Document segment.
────────────────────

These credit risks are now being re-priced and reassessed. All of a sudden the Fed finds that the elastic has kicked in and the weight is hurtling back at breakneck speed. Mr Bernanke doesn't want to be seen to be rescuing financiers from the consequences of their own folly, but the US economy is now slowing with such speed that he may begin to believe he has no choice. Unfortunately for him, the first gentle tug on the piece of elastic is unlikely to have much effect. He may already have left it too late. Tricky stuff, monetary policy.

UK airports: a Ferrovial mess at BAA

BAA has been a public relations disaster since the Spanish construction group Ferrovial acquired Britain's biggest airport operator in a highly leveraged takeover bid a year ago. Are the two things connected, or are there deeper-seated problems with Britain's airports which cannot reasonably be pinned on Ferrovial's door?

Heathrow, the company's flagship airport, has long been a simmering cauldron of customer discontent. When the Spanish moved in, most of the airlines who use it welcomed them with open arms. However badly they did, everyone figured, they couldn't be any worse than the previous lot.

On a strategic level, these expectations have not been disappointed. Ferrovial has made the case for expansion of Heathrow, including the need for a third runway, more aggressively than BAA did as a publicly quoted company, when the company acted as a conduit for Government policy, which was instead to expand London's airport capacity at Stansted. The demand, however, is at Heathrow, which is bursting at the seams.

────────────────────

Given entries.
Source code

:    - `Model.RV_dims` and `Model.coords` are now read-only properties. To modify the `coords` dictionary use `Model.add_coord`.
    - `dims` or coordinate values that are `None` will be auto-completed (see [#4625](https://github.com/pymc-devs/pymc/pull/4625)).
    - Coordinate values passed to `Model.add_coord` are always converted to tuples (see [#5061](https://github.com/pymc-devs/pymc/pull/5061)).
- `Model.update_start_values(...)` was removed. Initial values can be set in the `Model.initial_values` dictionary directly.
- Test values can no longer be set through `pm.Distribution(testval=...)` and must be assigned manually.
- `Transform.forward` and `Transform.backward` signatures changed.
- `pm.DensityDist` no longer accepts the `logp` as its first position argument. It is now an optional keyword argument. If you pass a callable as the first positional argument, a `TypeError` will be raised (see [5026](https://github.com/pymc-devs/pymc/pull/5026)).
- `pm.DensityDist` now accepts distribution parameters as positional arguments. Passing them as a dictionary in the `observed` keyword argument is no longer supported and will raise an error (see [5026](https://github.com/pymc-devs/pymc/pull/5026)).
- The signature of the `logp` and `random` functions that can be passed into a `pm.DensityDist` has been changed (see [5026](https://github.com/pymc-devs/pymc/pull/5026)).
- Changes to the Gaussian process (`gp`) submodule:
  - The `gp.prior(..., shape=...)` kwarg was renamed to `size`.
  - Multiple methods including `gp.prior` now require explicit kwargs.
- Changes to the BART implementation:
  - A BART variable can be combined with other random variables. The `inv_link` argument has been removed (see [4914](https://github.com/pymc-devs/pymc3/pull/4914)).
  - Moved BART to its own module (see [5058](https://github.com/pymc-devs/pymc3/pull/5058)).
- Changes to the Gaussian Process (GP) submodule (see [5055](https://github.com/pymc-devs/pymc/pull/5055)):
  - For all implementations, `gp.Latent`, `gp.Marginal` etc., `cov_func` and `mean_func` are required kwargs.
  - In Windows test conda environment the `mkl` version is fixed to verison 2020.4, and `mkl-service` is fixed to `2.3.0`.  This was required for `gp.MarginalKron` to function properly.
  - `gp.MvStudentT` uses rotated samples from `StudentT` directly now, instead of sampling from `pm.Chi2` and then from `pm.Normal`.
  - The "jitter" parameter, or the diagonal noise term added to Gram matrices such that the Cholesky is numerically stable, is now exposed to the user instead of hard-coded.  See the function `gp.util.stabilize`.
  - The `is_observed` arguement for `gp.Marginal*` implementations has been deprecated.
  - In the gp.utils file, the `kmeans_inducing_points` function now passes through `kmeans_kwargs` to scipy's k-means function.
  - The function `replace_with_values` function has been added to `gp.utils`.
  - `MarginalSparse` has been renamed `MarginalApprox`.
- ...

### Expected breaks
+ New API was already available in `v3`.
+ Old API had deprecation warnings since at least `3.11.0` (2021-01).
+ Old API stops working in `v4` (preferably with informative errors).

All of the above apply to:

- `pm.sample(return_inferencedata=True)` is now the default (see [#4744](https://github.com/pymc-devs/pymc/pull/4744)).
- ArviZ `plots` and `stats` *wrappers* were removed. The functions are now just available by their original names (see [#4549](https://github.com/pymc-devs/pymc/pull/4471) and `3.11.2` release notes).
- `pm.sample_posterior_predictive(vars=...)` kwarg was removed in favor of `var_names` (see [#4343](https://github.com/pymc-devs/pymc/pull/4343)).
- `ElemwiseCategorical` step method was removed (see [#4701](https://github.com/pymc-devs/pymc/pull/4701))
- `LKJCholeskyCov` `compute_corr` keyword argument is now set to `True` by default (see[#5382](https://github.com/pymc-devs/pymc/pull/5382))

────────────────────

Written task 1. Quote the stretch of the BAA text from "BAA has been" through "on Ferrovial's door?".
Written task 2. From the entries, print the stretch from the line containing "are now read-only" through the line containing "- Coordinate values", with no other lines.
The text on BAA and the entries containing source code are unrelated materials.

Answer area 1.
BAA has been a public relations disaster since the Spanish construction group Ferrovial acquired Britain's biggest airport operator in a highly leveraged takeover bid a year ago. Are the two things connected, or are there deeper-seated problems with Britain's airports which cannot reasonably be pinned on Ferrovial's door?

Answer area 2.
:    - `Model.RV_dims` and `Model.coords` are now read-only properties. To modify the `coords` dictionary use `Model.add_coord`.
    - `dims` or coordinate values that are `None` will be auto-completed (see [#4625](https://github.com/pymc-devs/pymc/pull/4625)).
    - Coordinate values passed to `Model.add_coord` are always converted to tuples (see [#5061](https://github.com/pymc-devs/pymc/pull/5061)).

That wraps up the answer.